Steve Earle’s 1971 debut wasn’t a big seller (despite album highlights like “I Ain’t Into Religion” and “Broken Windshields”). But its anthemic concept album and rustic swagger captured Earle at his hard-driving best and he went on to develop a successful but still under-the-radar catalog, which included the albums Copperhead Road (2001) and I Don’t Dance (2007). Earle’s strength as a singer-songwriter and songwriter is his humble, folksy style; his knack for understated songs and controlled performance was on full display here. Tracks such as “Real Country” and “Right There” offer earworms, and he’s a standout on the album’s final ballad, “Tonight It Hurts So Good,” which mentions both his future wife and his long-shot chance of winning the county music song of the year award.

4. R.E.M. (1986)


The trippy utopian spirit of R.E.M.’s 1985 debut is hard to deny, especially when you consider the chameleon-like beauty of the last few years in which they’ve moved from radio-friendly singles to experimental albums, such as “Losing My Religion” and “Gardening at Night.” The big debut served as a starting point for the band’s evolution as much as it did anyone’s appreciation. With a 1974 single like “Stand” and favorites like “Man on the Moon” and “Roses on the Wall,” this debut album secured the band’s place as one of the premier live acts of its era and set off a steady stream of TV appearances and appearances on everything from Cosby to Saturday Night Live. It still feels fresh in the 21st century; a modern day Pat Benatar, if you will.

3. Van Halen (1984)

Van Halen

Original Bon Jovi lead singer Richie Sambora couldn’t have made an inglorious, late-career attempt at being a frontman for a classic-rock band (just ask Joe Perry, who played with him from 2006 to 2008), but his recurring role in the Van Halen transition was a complex one. It began with a hasty departure that led to an embarrassing (to me at least) singing change, then it switched to ’80s-era super-banger-baiting (hello “Jump”), and in the end, it took nearly as many detours as members of the Beatles, including the departure of founding frontman David Lee Roth, who briefly led the band in the late 1980s and early 1990s.

2. KISS (1973)


Was there any founding band with more behind-the-scenes story than Kiss? It became a mascot and bankable actor, rapidly, commercially and artistically, and (courtesy of a revolving cast of top-tier performers) it remained virtually untouchable in terms of consistent live performances and visual appeal.
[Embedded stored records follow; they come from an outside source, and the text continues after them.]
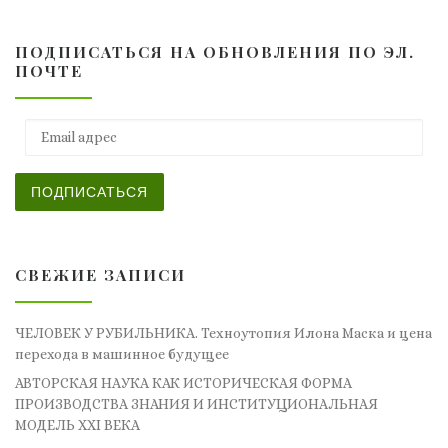
ПОДПИСАТЬСЯ НА ОБНОВЛЕНИЯ ПО ЭЛ.
ПОЧТЕ
Email адрес
ПОДПИСАТЬСЯ
СВЕЖИЕ ЗАПИСИ
ЧЕЛОВЕК У РУБИЛЬНИКА. Техноутопия Илона Маска и цена
перехода в машинное будущее
АВТОРСКАЯ НАУКА КАК ИСТОРИЧЕСКАЯ ФОРМА
ПРОИЗВОДСТВА ЗНАНИЯ И ИНСТИТУЦИОНАЛЬНАЯ
МОДЕЛЬ XXI ВЕКА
You could spot the first KISS show by its carabiner stickers and tee shirts, the massive tongue and the helmets, especially “Flaming Creatures,” the album’s ultra-obvious No. 1 smash, even as the rest of the band’s sound and style mixed all sorts of blues-rock, surf, disco and disco (plus a lot of weird riffs and takes on group harmonies, which were never more potent on any album than on “Rock and Roll All Nite”).

1. The Beatles (1962)

The Beatles

The Beatles were five British boys who got together in a London discotheque in 1963 to play together on stage, but they did nothing in particular — they simply recorded a few covers of songs they heard that they wanted to play on their own. (They covered Clapton’s “Layla.” They covered Dylan’s “Don’t Think Twice, It’s All Right.”) As John Lennon would later note: “The Beatles formed because there were no others writing songs for the Beatles to play.” Once again, Rock-Star Classic.